When Toni Zink declared that God told her she was going to be a doctor one day her mother had every reason to be skeptical. Her daughter was only 4 years old. But then again, Toni Zink was a determined young lady who never let something as inconsequential as youth get in the way of destiny. Nor were their modest circumstances an impediment. At the time, Toni and her mom, a secretary, were living in a converted garage — essentially a shack with a tin roof — in her grandmother’s backyard in Houston’s impoverished Fifth Ward. Even so, the two dreamed big. It paid off. Toni Zink not only became a physician, she became a Community Health Center physician, at Samuel U. Rodgers Health Center in Kansas City, MO.
“My mother believed me — that’s the crazy part,” says Zink. “It’s one thing to believe in yourself, it’s another to have someone you love believe in you. She could have led me to a more practical career. She didn’t look at our physical circumstances and tell me we couldn’t afford education. What she did say is, ‘Okay, we’ll get you there.’”
Zink’s mother, Vivian Savoy, remembers that moment to the slightest detail — how they were sitting on the bed, working on a school project. Toni, a quiet, studious child, who always chose her words carefully, described her plan in unusual detail — she would study hard and become a doctor and make sure her family would have everything that they needed.
“You never know what a child wants to become,” says Savoy. “There are millions of Tonis out there, children with dreams and who are smart but live in poverty and don’t know that it’s a big world out there. I was determined that if my daughter wanted to be a doctor I would do everything in my power to make that happen for her. And that’s what I told her.”
Dr. Zink’s early experiences as a child visiting her local health center helped shape her inspiration toward a medical career. Generations of her family went to the health center for care.
“Our health center, the Lyon’s Clinic, was right down the street,” Zink recalls. “My whole family went there and we paid on a sliding fee scale. Everyone in that clinic lived in that neighborhood, including the people who worked there. It was a family atmosphere. People smiled at us when we walked through the door and went to go sit in the orange chairs in the waiting room. I felt supported. It seemed like we weren’t alone in our situation and that stayed with me.”
Dr. Zink found supportive influences throughout her formative years that helped her stay on a path to a medical career – like her stepfather, who provided love and support; public school teachers also recognized in the young student a precocious intellect. Ms. Savoy remembers Toni’s fourth grade teacher taking her aside to tell her that Zink was going to be valedictorian of the elementary school. The teacher advised Savoy that this was the time for her to consider sending her daughter to the prestigious college preparatory Kinkaid school across town, where she could thrive and be challenged academically. Not only was Zink accepted, she received a full scholarship. At the Kinkaid school Zink also found a mentor in the parent of a classmate, a doctor named Meredith Morgan, who encouraged Zink’s interest in medicine. Zink worked at his practice one summer and he took her under his wing. After graduation, Zink attended the University of Pennsylvania on a full scholarship (she is the first grandchild to earn a college degree) and completed medical school at Howard University.

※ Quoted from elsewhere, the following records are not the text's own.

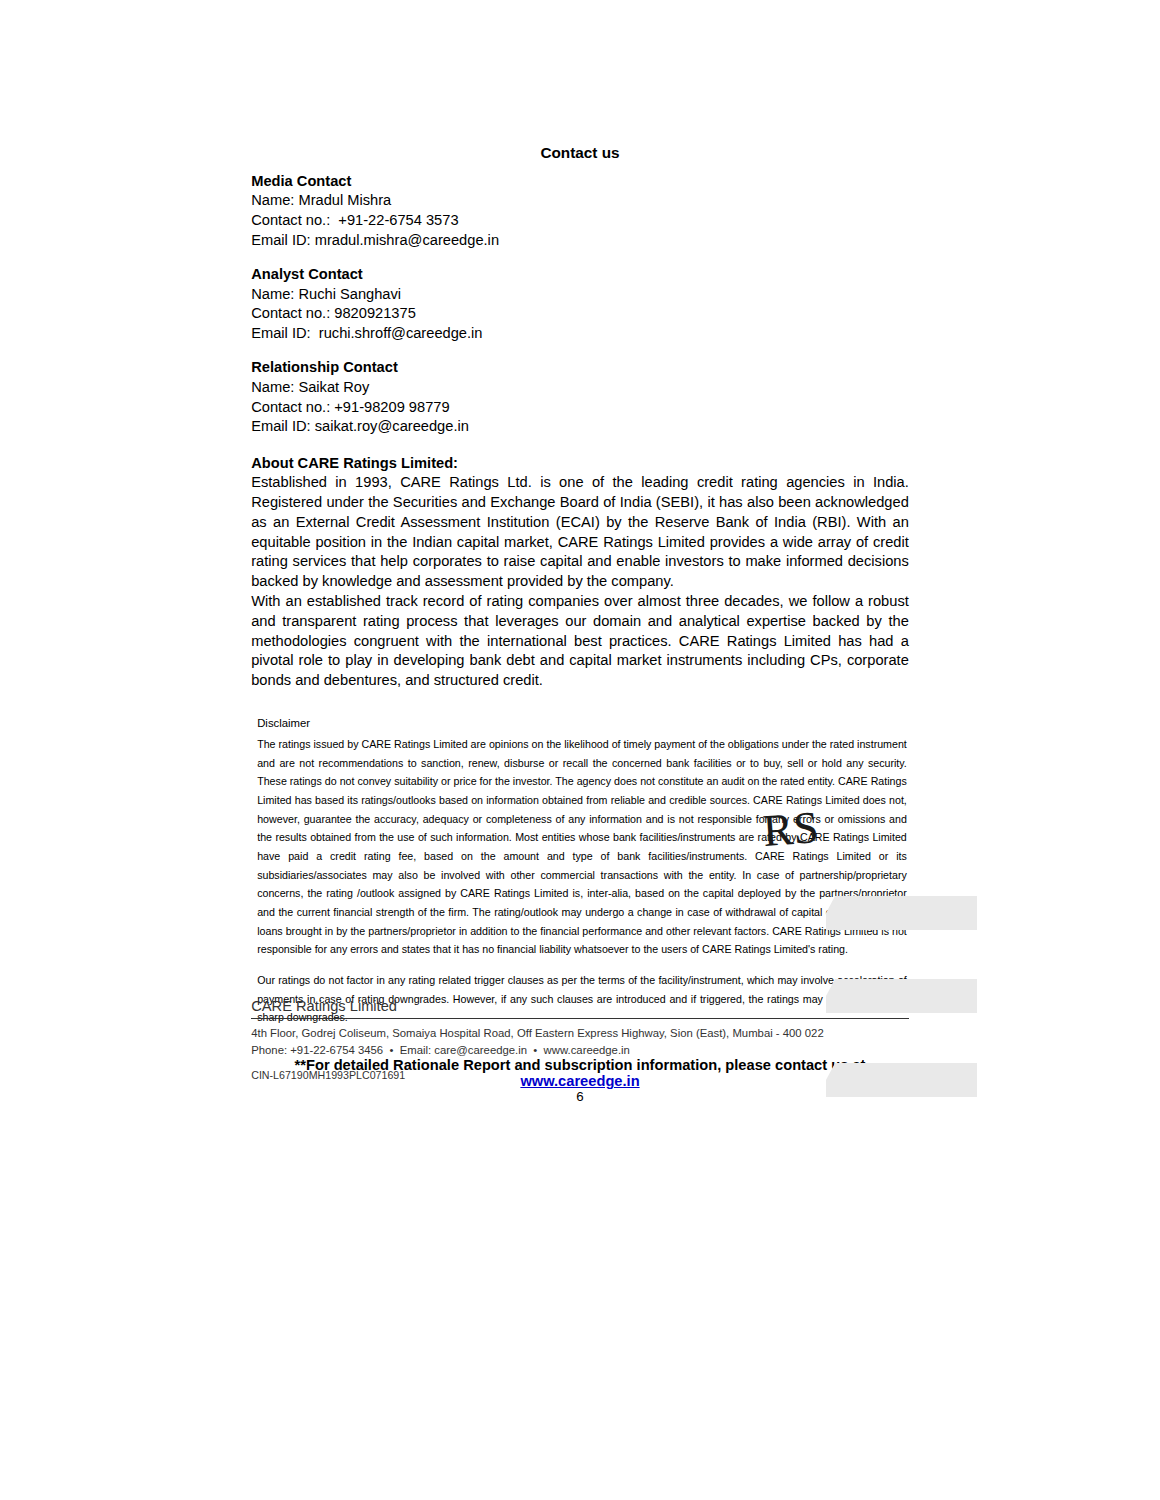Contact us
Media Contact Name: Mradul Mishra
Contact no.: +91-22-6754 3573
Email ID: mradul.mishra@careedge.in
Analyst Contact Name: Ruchi Sanghavi
Contact no.: 9820921375
Email ID: ruchi.shroff@careedge.in
Relationship Contact Name: Saikat Roy
Contact no.: +91-98209 98779
Email ID: saikat.roy@careedge.in
About CARE Ratings Limited:
Established in 1993, CARE Ratings Ltd. is one of the leading credit rating agencies in India. Registered under the Securities and Exchange Board of India (SEBI), it has also been acknowledged as an External Credit Assessment Institution (ECAI) by the Reserve Bank of India (RBI). With an equitable position in the Indian capital market, CARE Ratings Limited provides a wide array of credit rating services that help corporates to raise capital and enable investors to make informed decisions backed by knowledge and assessment provided by the company.
With an established track record of rating companies over almost three decades, we follow a robust and transparent rating process that leverages our domain and analytical expertise backed by the methodologies congruent with the international best practices. CARE Ratings Limited has had a pivotal role to play in developing bank debt and capital market instruments including CPs, corporate bonds and debentures, and structured credit.
Disclaimer
The ratings issued by CARE Ratings Limited are opinions on the likelihood of timely payment of the obligations under the rated instrument and are not recommendations to sanction, renew, disburse or recall the concerned bank facilities or to buy, sell or hold any security. These ratings do not convey suitability or price for the investor. The agency does not constitute an audit on the rated entity. CARE Ratings Limited has based its ratings/outlooks based on information obtained from reliable and credible sources. CARE Ratings Limited does not, however, guarantee the accuracy, adequacy or completeness of any information and is not responsible for any errors or omissions and the results obtained from the use of such information. Most entities whose bank facilities/instruments are rated by CARE Ratings Limited have paid a credit rating fee, based on the amount and type of bank facilities/instruments. CARE Ratings Limited or its subsidiaries/associates may also be involved with other commercial transactions with the entity. In case of partnership/proprietary concerns, the rating /outlook assigned by CARE Ratings Limited is, inter-alia, based on the capital deployed by the partners/proprietor and the current financial strength of the firm. The rating/outlook may undergo a change in case of withdrawal of capital or the unsecured loans brought in by the partners/proprietor in addition to the financial performance and other relevant factors. CARE Ratings Limited is not responsible for any errors and states that it has no financial liability whatsoever to the users of CARE Ratings Limited's rating.
Our ratings do not factor in any rating related trigger clauses as per the terms of the facility/instrument, which may involve acceleration of payments in case of rating downgrades. However, if any such clauses are introduced and if triggered, the ratings may see volatility and sharp downgrades.
**For detailed Rationale Report and subscription information, please contact us at www.careedge.in
RS
CARE Ratings Limited
4th Floor, Godrej Coliseum, Somaiya Hospital Road, Off Eastern Express Highway, Sion (East), Mumbai - 400 022
Phone: +91-22-6754 3456 • Email: care@careedge.in • www.careedge.in
CIN-L67190MH1993PLC071691
6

Now, as a health center physician, it would seem like Zink’s life has come full circle, but there is still much left for her to do. “To whom much is given, much is required,” she says, underscoring that her work is also focused on mentoring and encouraging other young minds to follow their path, whether it’s speaking at a mentoring program at the local YMCA or talking to one of her patients. “Whenever someone asks me to speak, I am there. It just takes a few words to change the trajectory of someone’s life. I would not be here if not for my parents and the resources I was given. I need to pay it forward.”
Zink adds that her favorite days at Samuel U. Rodgers Health are Thursdays when the health center sees refugees — patients from all over the world. “A lot of our patients are from war-torn countries and they have PTSD and many problems as a result of the violence they have been exposed to. We also provide services like behavioral health. Preventive care is not something that they are familiar with, so we have to explain the value of getting immunizations, paps smears, etc. We try to provide for every patient who comes through our doors and treat them with dignity and respect. I remember what that was like as a child visiting a health center. To see providers who looked like me, who smiled at me — it was inspiring. So I talk to those kids who come in and I ask them what they want to be when they grow up. I don’t think we ask kids that often enough. You never know what a child is to become. I am living proof of that.”
Postscript: Dr. Zink believes that one’s quest to improve personal and professional growth is lifelong. She recently completed Harvard University’s prestigious Leadership Strategies for Evolving Health Care Executives program and is working to become a Chief Medical Officer. She is also awaiting approval to become a Civil Surgeon (a licensed physician certified by the U.S. Citizenship and Immigration Services) to better serve Missouri’s refugee community.